Most shocking is his story on the production of fake rice.
Chinese ‘black heart’ companies were found to be adulterating rice to sell to poor villagers. This appears to be discovered when the tallies of rice farming production versus sales of rice did not match.
Navarro explains how the scheme works:
‘In this particular con game, the faux rice manufacturers first mash up a blend of regular potatoes and sweet potatoes and mould the mash into the share of rice kernels. Synthetic plastic resin is then added so the grains hold their shape; the giveaway is that you can boil the faux rice for hours and it remains crunchy. As noted by an official from the Chinese Restaurant Association, eating three bowls of this Frankenstein mashup is the same as swallowing an entire plastic bag.’
So if companies are getting away with fake rice in the domestic market, the mind does boggle as to what some may attempt on the global export markets.

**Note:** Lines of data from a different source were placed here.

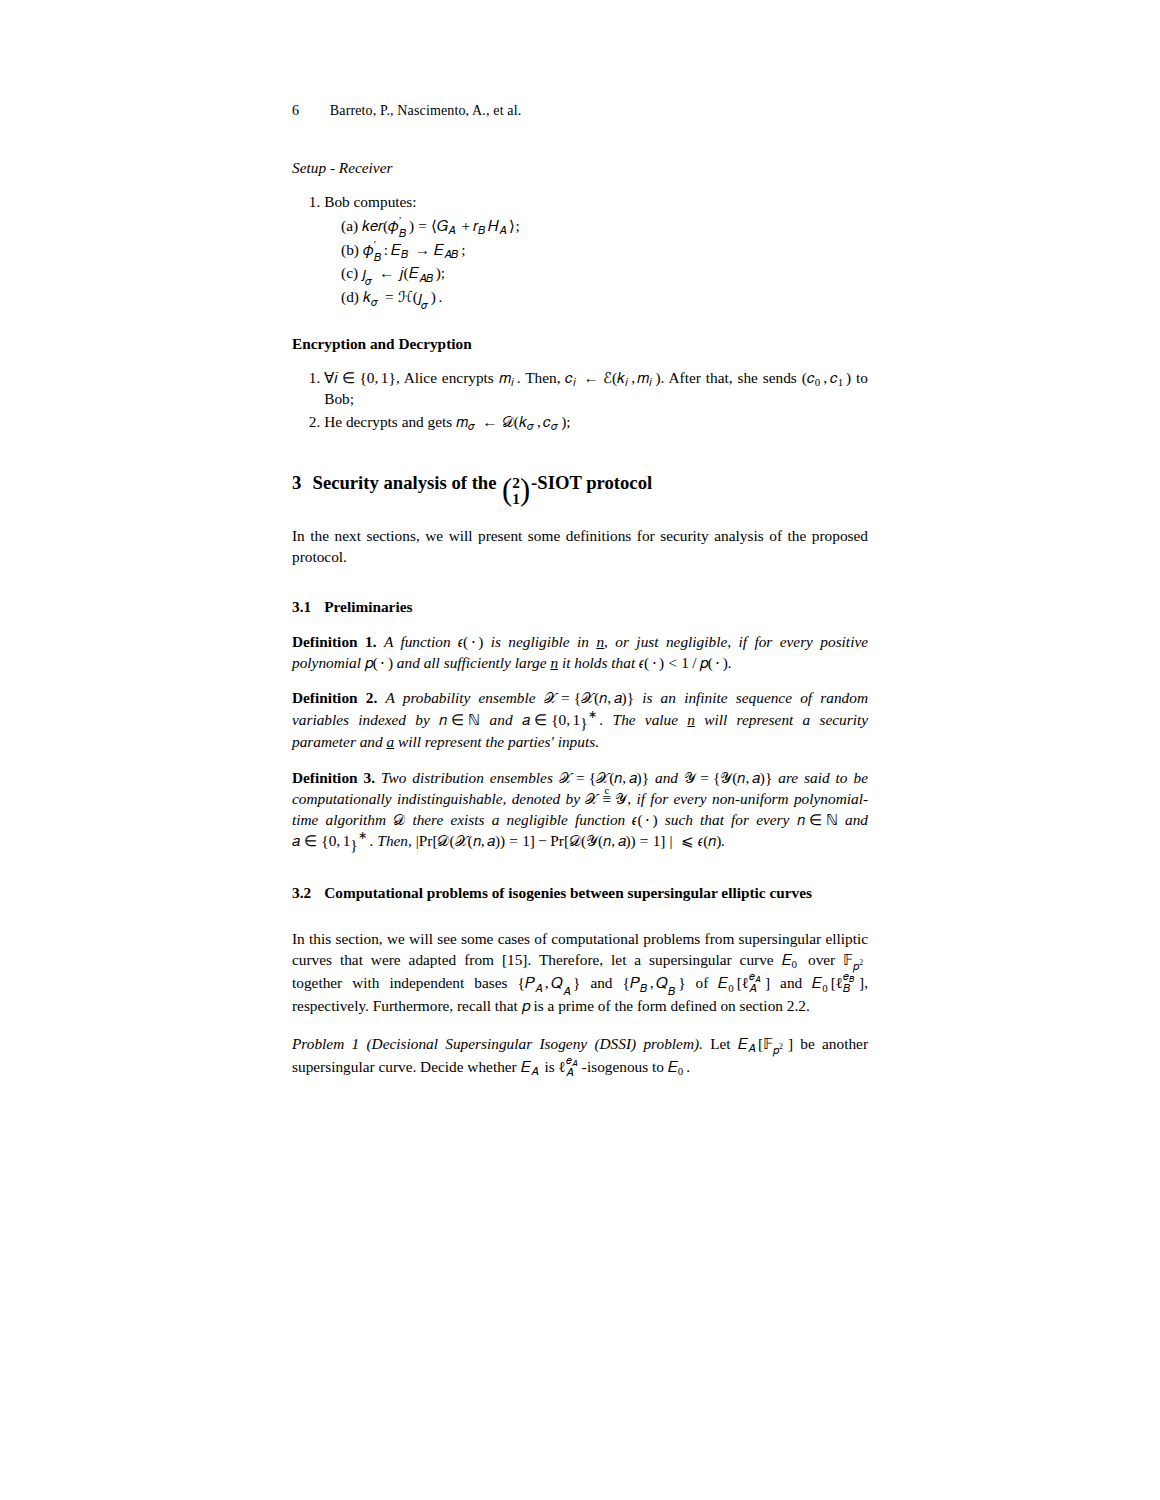6 Barreto, P., Nascimento, A., et al.
Setup - Receiver
Bob computes:
ker(ϕB′)=⟨GA+rBHA⟩;
ϕB′:EB→EAB;
ȷσ←j(EAB);
kσ=ℋ(ȷσ).
Encryption and Decryption
∀i∈{0,1}, Alice encrypts mi. Then, ci←ℰ(ki,mi). After that, she sends (c0,c1) to Bob;
He decrypts and gets mσ←𝒟(kσ,cσ);
3 Security analysis of the (21)-SIOT protocol
In the next sections, we will present some definitions for security analysis of the proposed protocol.
3.1 Preliminaries
Definition 1. A function ϵ(⋅) is negligible in n, or just negligible, if for every positive polynomial p(⋅) and all sufficiently large n it holds that ϵ(⋅)<1/p(⋅).
Definition 2. A probability ensemble 𝒳={𝒳(n,a)} is an infinite sequence of random variables indexed by n∈ℕ and a∈{0,1}∗. The value n will represent a security parameter and a will represent the parties' inputs.
Definition 3. Two distribution ensembles 𝒳={𝒳(n,a)} and 𝒴={𝒴(n,a)} are said to be computationally indistinguishable, denoted by 𝒳≡c𝒴, if for every non-uniform polynomial-time algorithm 𝒟 there exists a negligible function ϵ(⋅) such that for every n∈ℕ and a∈{0,1}∗. Then, |Pr[𝒟(𝒳(n,a))=1]−Pr[𝒟(𝒴(n,a))=1]|⩽ϵ(n).
3.2 Computational problems of isogenies between supersingular elliptic curves
In this section, we will see some cases of computational problems from supersingular elliptic curves that were adapted from [15]. Therefore, let a supersingular curve E0 over 𝔽p2 together with independent bases {PA,QA} and {PB,QB} of E0[ℓAeA] and E0[ℓBeB], respectively. Furthermore, recall that p is a prime of the form defined on section 2.2.
Problem 1 (Decisional Supersingular Isogeny (DSSI) problem). Let EA[𝔽p2] be another supersingular curve. Decide whether EA is ℓAeA-isogenous to E0.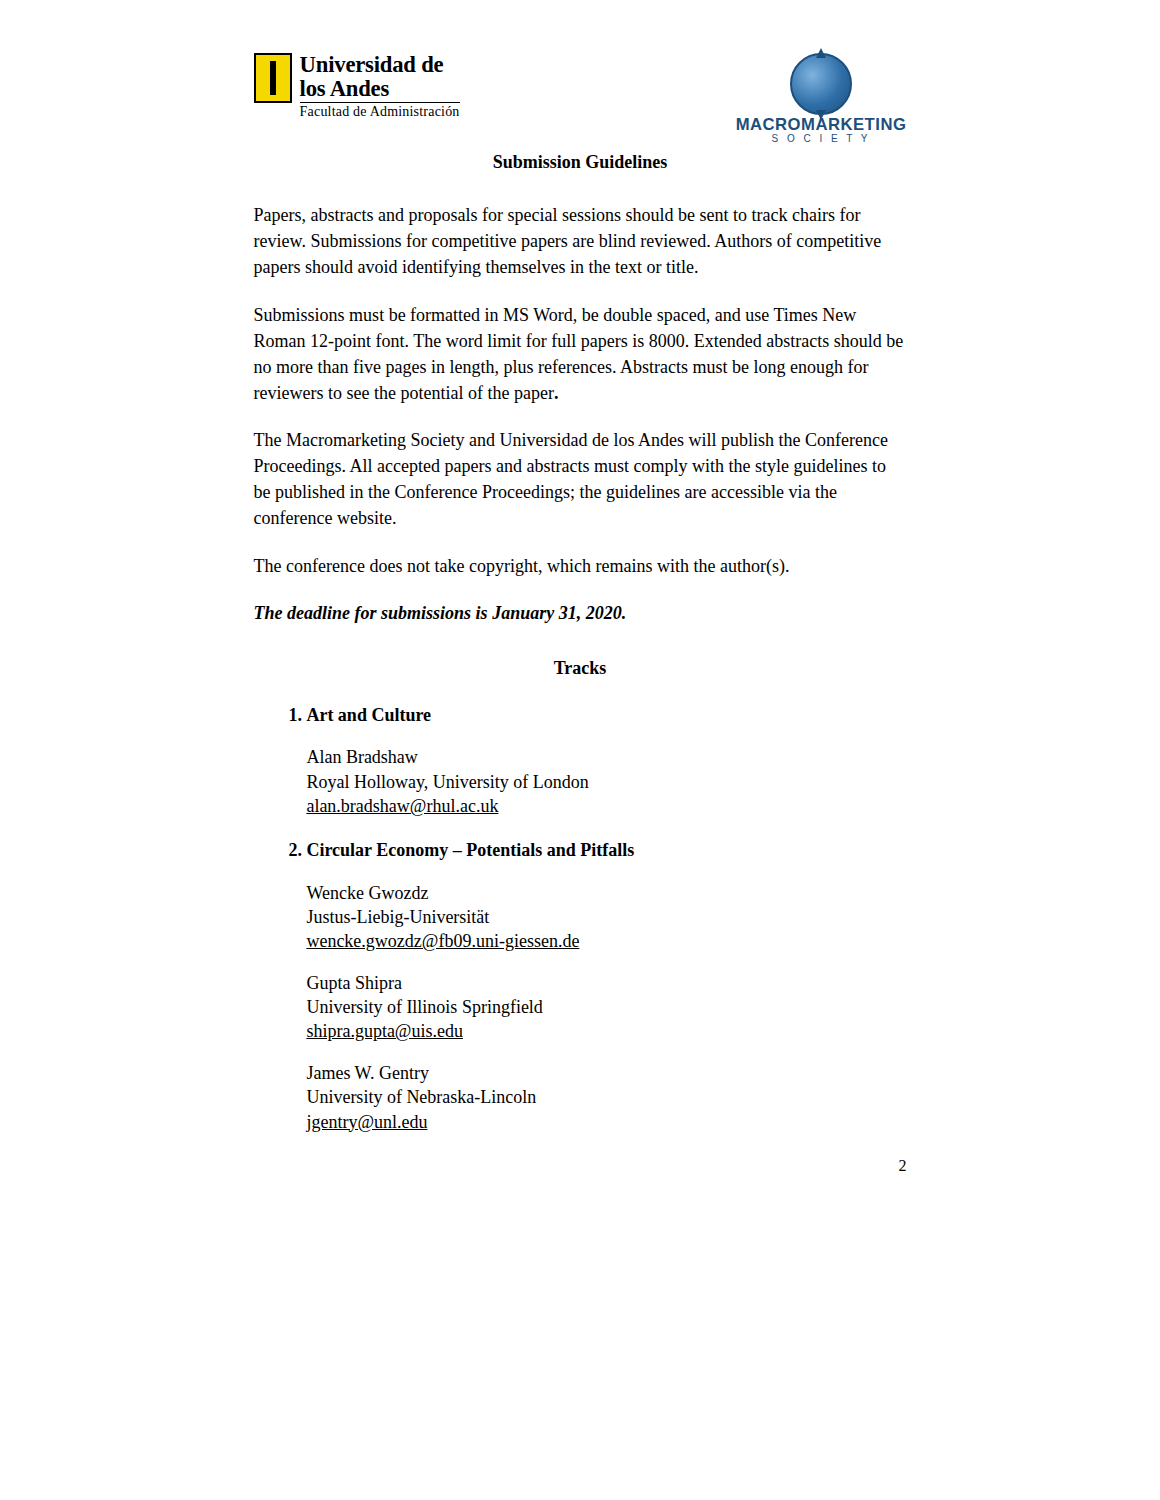Universidad de
los Andes
Facultad de Administración
MACROMARKETING
S O C I E T Y
Submission Guidelines
Papers, abstracts and proposals for special sessions should be sent to track chairs for review. Submissions for competitive papers are blind reviewed. Authors of competitive papers should avoid identifying themselves in the text or title.
Submissions must be formatted in MS Word, be double spaced, and use Times New Roman 12-point font. The word limit for full papers is 8000. Extended abstracts should be no more than five pages in length, plus references. Abstracts must be long enough for reviewers to see the potential of the paper.
The Macromarketing Society and Universidad de los Andes will publish the Conference Proceedings. All accepted papers and abstracts must comply with the style guidelines to be published in the Conference Proceedings; the guidelines are accessible via the conference website.
The conference does not take copyright, which remains with the author(s).
The deadline for submissions is January 31, 2020.
Tracks
Art and Culture
Alan Bradshaw
Royal Holloway, University of London
alan.bradshaw@rhul.ac.uk
Circular Economy – Potentials and Pitfalls
Wencke Gwozdz
Justus-Liebig-Universität
wencke.gwozdz@fb09.uni-giessen.de
Gupta Shipra
University of Illinois Springfield
shipra.gupta@uis.edu
James W. Gentry
University of Nebraska-Lincoln
jgentry@unl.edu
2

It is noted in the book that Obama constantly mentioned the need to challenge China in many areas — but ended up doing little.
So perhaps the aggressive opposition to some of Trump’s global trade policies are more idealistic than anything else? It makes no logical sense to allow large countries to continue to run massive deficits with you.
And for those who really care about climate change, curbing highly pollutive manufacturing in China will do far more for greenhouse gases than putting a halt to transport by car — where efficiencies continue to grow.
Interestingly, the US stock market — where we continue to see opportunities — is not as lashed by the trade war as you might expect. One of our recommended holdings has a significant export business into China and is continuing to grow earnings. There is upswing in the share price and signs of a breakthrough.
Many of the trade-war concerns within share prices also lift each time there is a positive announcement on US-China talks.
China is being pushed slowly but definitely into talking. A deal may be possible, where China can save face and America exercise some humility.
As I write this, talks are set to resume on October 10th.
It’s taking time. But tensions do seem to be thawing. The ultimate deal will be one that addresses the US trade deficit, IP theft and forced transfer of technology.
The benefit for the world? Allowing China to reach its potential on a more honest and level playing field.
The benefit for investors? I reckon it’s time to buy instruments that could gain from potential resolution.
Invest well and the future looks great.